**EXERCISE DIRECTIONS:** Decide whether each statement (a) to (c) agrees with the football player profile below, answering yes or no and quoting the exact words from the profile that settle it. (a) Ferreira joined São Paulo's youth sides at age 11. (b) His renewed contract with São Paulo runs until May 2030. (c) He made his first-team debut in a home win over Internacional.

**TEXT SEGMENT:**
------

Pedro Ferreira

Personal information
- Full name: Pedro Henrique Ferreira da Silva
- Date of birth: 24 April 2007 (age 19)
- Place of birth: Diadema, Brazil
- Height: 1.75 m (5 ft 9 in)
- Position: Attacking midfielder

Team information
- Current team: São Paulo
- Number: 46

Youth career
- Palestra de São Bernardo
- 2018–: São Paulo

Senior career*
- Years: Team / Apps / (Gls)
- 2025–: São Paulo / 5 / (0)

= Pedro Ferreira (footballer, born 2007) =

Brazilian footballer

Pedro Henrique Ferreira da Silva (born 24 April 2007), known as Pedro Ferreira, is a Brazilian professional footballer who plays as an attacking midfielder for Campeonato Brasileiro Série A club São Paulo.

==Career==
Ferreira joined São Paulo's youth sides in 2018, aged 11. On 7 June 2025, after already establishing himself as a starter in the under-20 team, he renewed his contract until May 2029.

Ferreira made his first team – and Série A – debut on 3 December 2025, coming on as a late substitute for Luciano in a 3–0 home win over Internacional.

------

**ENTRIES PROVIDED:**
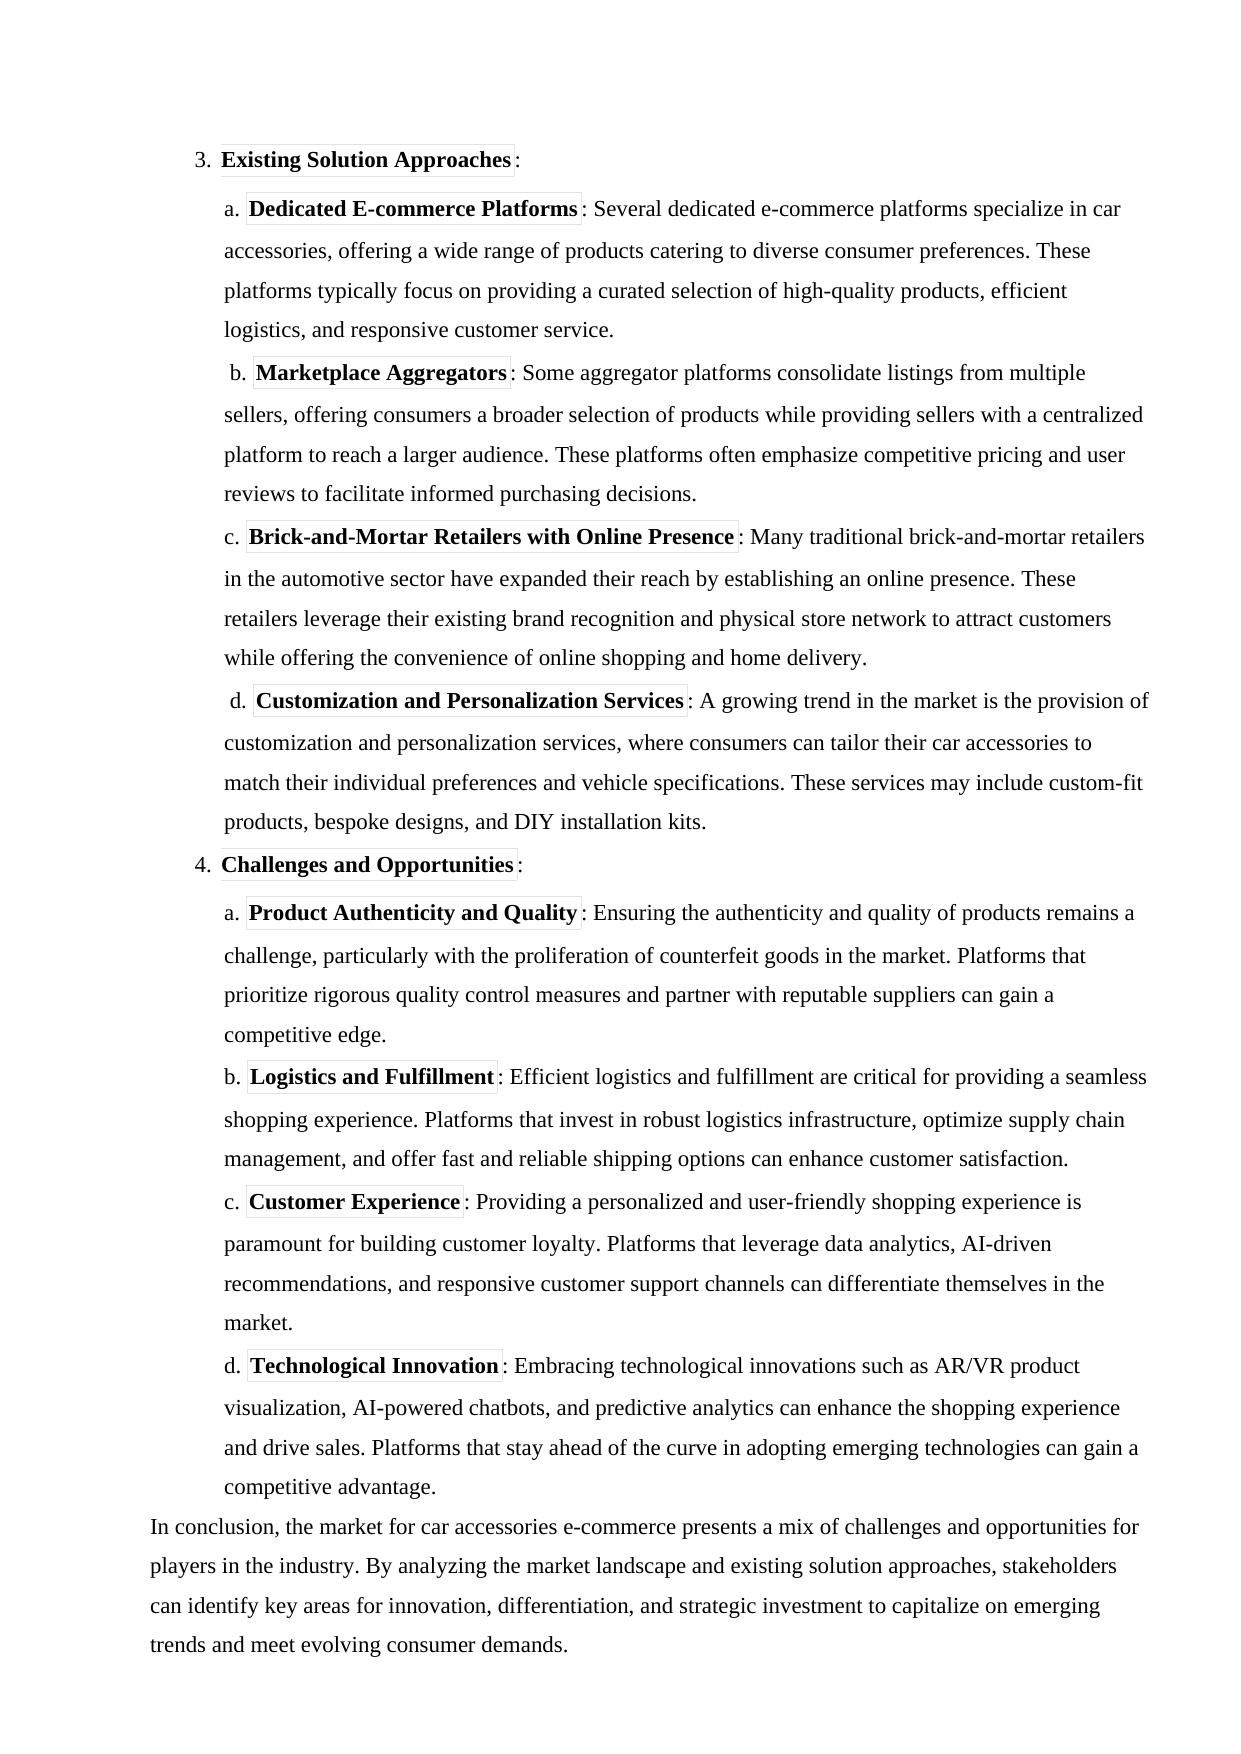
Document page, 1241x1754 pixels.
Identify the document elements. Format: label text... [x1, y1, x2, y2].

list a. Dedicated E-commerce Platforms: Several dedicated e-commerce platforms specialize in car accessories, offering a wide range of products catering to diverse consumer preferences. These platforms typically focus on providing a curated selection of high-quality products, efficient logistics, and responsive customer service. [194, 192, 1152, 343]
list d. Technological Innovation: Embracing technological innovations such as AR/VR product visualization, AI-powered chatbots, and predictive analytics can enhance the shopping experience and drive sales. Platforms that stay ahead of the curve in adopting emerging technologies can gain a competitive advantage. [194, 1349, 1152, 1500]
list c. Brick-and-Mortar Retailers with Online Presence: Many traditional brick-and-mortar retailers in the automotive sector have expanded their reach by establishing an online presence. These retailers leverage their existing brand recognition and physical store network to attract customers while offering the convenience of online shopping and home delivery. [194, 520, 1152, 671]
list c. Customer Experience: Providing a personalized and user-friendly shopping experience is paramount for building customer loyalty. Platforms that leverage data analytics, AI-driven recommendations, and responsive customer support channels can differentiate themselves in the market. [194, 1185, 1152, 1336]
text In conclusion, the market for car accessories e-commerce presents a mix of challenges and opportunities for players in the industry. By analyzing the market landscape and existing solution approaches, stakeholders can identify key areas for innovation, differentiation, and strategic investment to capitalize on emerging trends and meet evolving consumer demands. [150, 1513, 1152, 1658]
list Existing Solution Approaches: [194, 143, 514, 176]
list a. Product Authenticity and Quality: Ensuring the authenticity and quality of products remains a challenge, particularly with the proliferation of counterfeit goods in the market. Platforms that prioritize rigorous quality control measures and partner with reputable suppliers can gain a competitive edge. [194, 896, 1152, 1047]
list Challenges and Opportunities: [194, 848, 517, 880]
list d. Customization and Personalization Services: A growing trend in the market is the provision of customization and personalization services, where consumers can tailor their car accessories to match their individual preferences and vehicle specifications. These services may include custom-fit products, bespoke designs, and DIY installation kits. [194, 684, 1152, 835]
list b. Marketplace Aggregators: Some aggregator platforms consolidate listings from multiple sellers, offering consumers a broader selection of products while providing sellers with a centralized platform to reach a larger audience. These platforms often emphasize competitive pricing and user reviews to facilitate informed purchasing decisions. [194, 356, 1152, 507]
list Existing Solution Approaches: [515, 143, 1152, 176]
list b. Logistics and Fulfillment: Efficient logistics and fulfillment are critical for providing a seamless shopping experience. Platforms that invest in robust logistics infrastructure, optimize supply chain management, and offer fast and reliable shipping options can enhance customer satisfaction. [194, 1060, 1152, 1172]
list Challenges and Opportunities: [518, 848, 1152, 880]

------

**TASK ANSWER:**
(a) Yes: "Ferreira joined São Paulo's youth sides in 2018, aged 11."
(b) No: "he renewed his contract until May 2029."
(c) Yes: "in a 3–0 home win over Internacional."